Okonjo-Iweala: Good day to everyone wherever you are around the world. I want to thank you for being here. Let me say that a few short minutes ago the general council of the WTO agreed by consensus on my selection as the seventh director-general of this organisation I am deeply honoured and I am humbled by the support I have received from WTO members.
I will say that it’s worth exciting to be here because I take the reigns of the WTO at a time of great uncertainty and challenge.
We have the twin side of the pandemic, the health side and the economic side which is challenging so many including challenging livelihoods around the world and it has hurt economic diversification in many parts of the world.
The WTO at this point in time is also facing so many challenges and it’s clear to me that deep and wide-ranging reforms are needed and as I said before it can not be business as usual at the WTO we need to look at the priorities and I will speak to them in a moment.
Our priorities, we need to modernize our rules, we need to look at what the WTO can contribute to some of the present situations of the pandemic, we need to look at our procedures.
So now, I’m part of the institution; so much need to be done that is why I talked about deep and wide-ranging reform but of course, it will not be easy because we also have the issue of lack of trust among members which has built up over time, not just US and China or US and EU as many people want to say but also between developing and developed countries members and we need to work through that if we are to achieve the reforms that the WTO needs to achieve in order to be relevant in this modern age.
Trade is very important, and trade makes up 60 per cent of GDP. It has grown by thousands of percentage points over time, and it’s very important if we are also to come out of this pandemic both in terms of helping make sure there is a fewer flow in medical goods and supply to deal with the public health emergency and also for the economic revival and sustainability recovery of the globe. Without trade, it cannot happen. Of course GDP growth contributes to trade, but also looking at some trade rules and liberalisation of trade can also contribute to faster GDP growth.
So, I think trade is very important for more size and when we look at the membership of the WTO we must be mindful that whatever we do will benefit all members, not just big members or middle-sized but also small ones and small island economies. I think this is very important.
Now, let me speak very quickly to some of the priorities as I see them that I shared with the general council, I think first and foremost we need to focus on the issue of COVID-19 and what can the WTO do to contribute to solutions?
We need to work with the WHO, all these organisations that are trying to accelerate supplies and vaccines to poor countries.

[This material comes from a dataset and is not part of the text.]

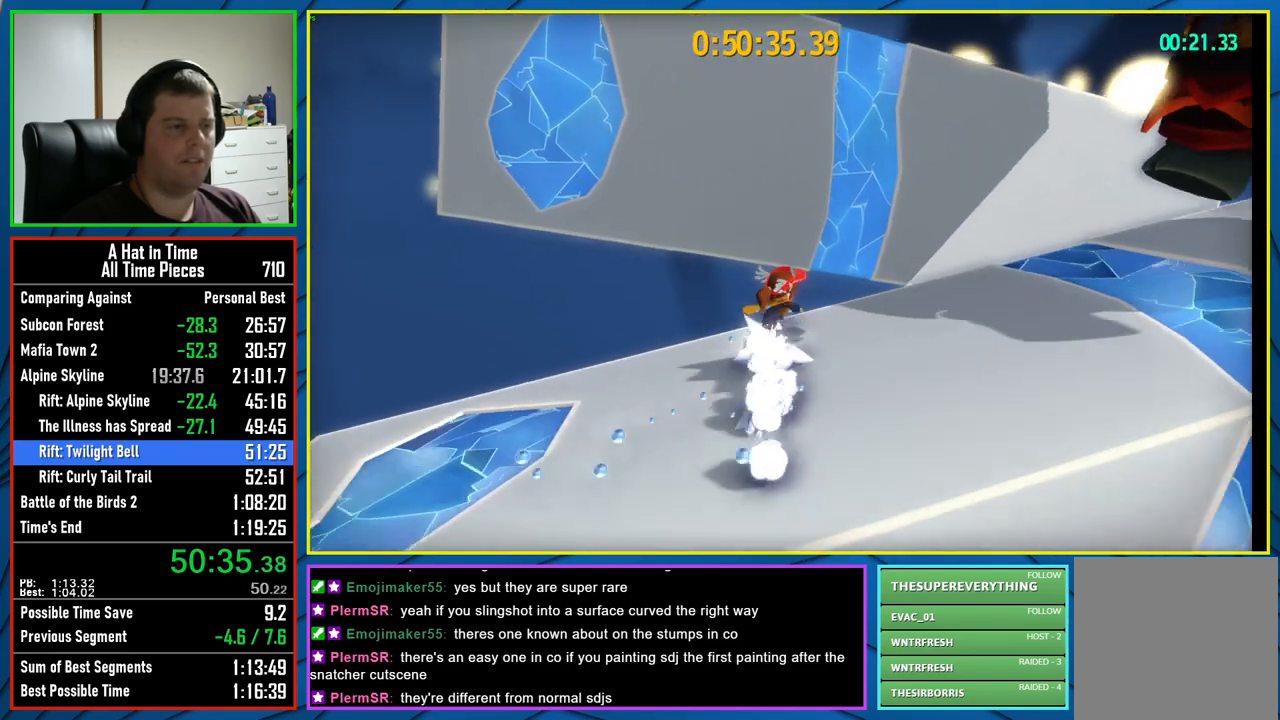
{"buttons": ["A", "L2"], "left_stick": "up-left", "right_stick": "center", "events": [[133, "A", "down"], [183, "A", "up"], [233, "A", "down"], [250, "left_stick", "up-left"]]}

The WTO can look at export restrictions and prohibition from members, the International Trade Centre says that almost a hundred members have this restriction and prohibition. How can we lift them and be very transparent about lifting them temporarily so that there will be a fewer flow of goods?
Secondly, how can we also encourage finding what they call the third way, in which vaccines can be manufactured in many more countries while taking care that we don’t discourage research and innovation, which link to intellectual property rights. So this is an area of work. Then we have the issue of the dispute settlement system which people call the jewel in the crown in the WTO.
There are no points really agreeing on more rules when the only place in the world where countries can bring trade dispute does not work is paralysed, so it is a priority to really reform that and take into account the inputs of all members to make sure we come up with the dispute settlement system that works for all.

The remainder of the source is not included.